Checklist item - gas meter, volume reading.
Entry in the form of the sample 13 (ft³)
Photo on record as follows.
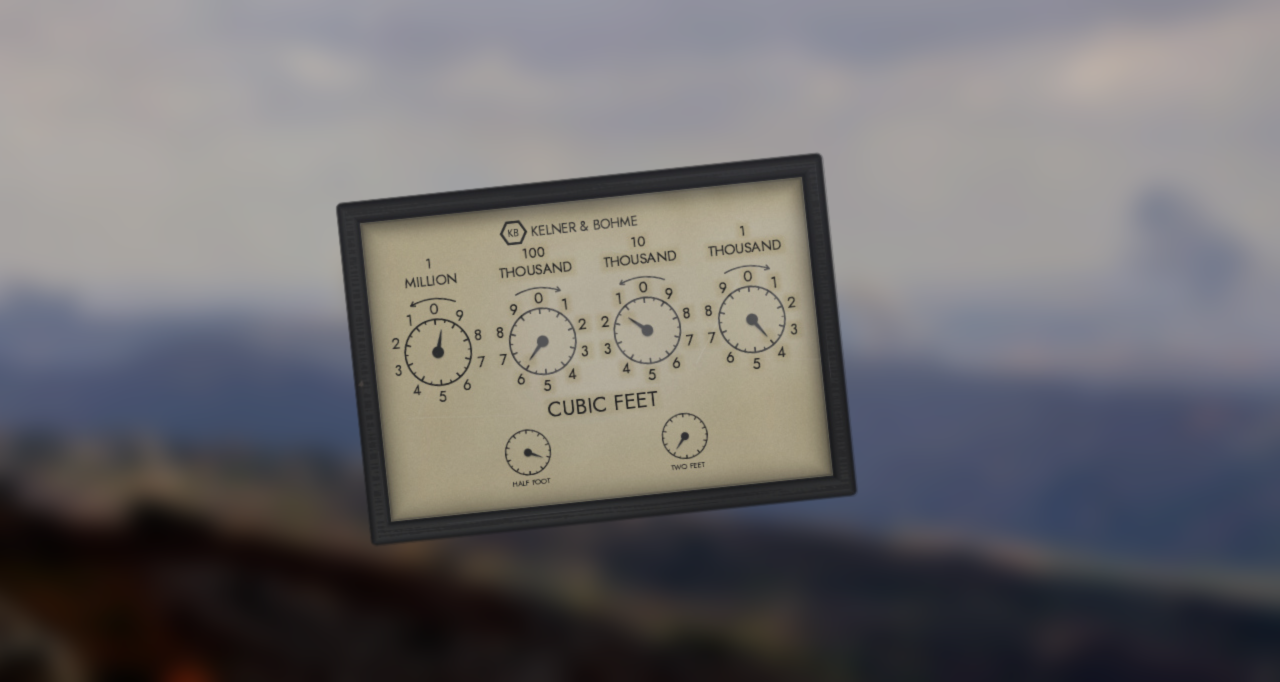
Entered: 961400 (ft³)
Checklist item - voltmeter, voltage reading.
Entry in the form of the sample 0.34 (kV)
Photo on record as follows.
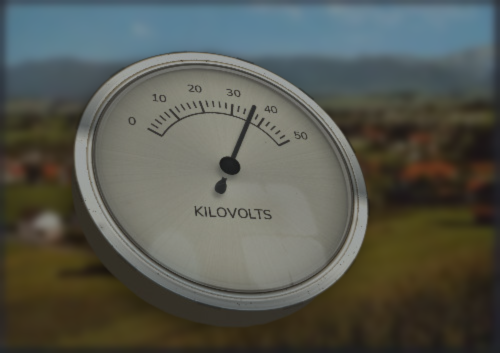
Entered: 36 (kV)
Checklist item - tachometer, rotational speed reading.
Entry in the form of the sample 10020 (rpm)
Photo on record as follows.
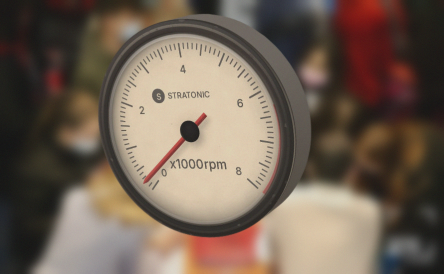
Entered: 200 (rpm)
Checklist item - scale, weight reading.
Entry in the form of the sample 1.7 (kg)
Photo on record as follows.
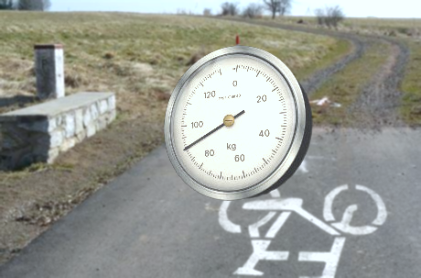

* YOUR ASSIGNMENT *
Give all of the material above as a Markdown table with the columns Row and Text, one line per row. Skip blank lines and leave out the pictures.

* RESULT *
| Row | Text |
|---|---|
| 1 | Checklist item - gas meter, volume reading. |
| 2 | Entry in the form of the sample 13 (ft³) |
| 3 | Photo on record as follows. |
| 4 | Entered: 961400 (ft³) |
| 5 | Checklist item - voltmeter, voltage reading. |
| 6 | Entry in the form of the sample 0.34 (kV) |
| 7 | Photo on record as follows. |
| 8 | Entered: 36 (kV) |
| 9 | Checklist item - tachometer, rotational speed reading. |
| 10 | Entry in the form of the sample 10020 (rpm) |
| 11 | Photo on record as follows. |
| 12 | Entered: 200 (rpm) |
| 13 | Checklist item - scale, weight reading. |
| 14 | Entry in the form of the sample 1.7 (kg) |
| 15 | Photo on record as follows. |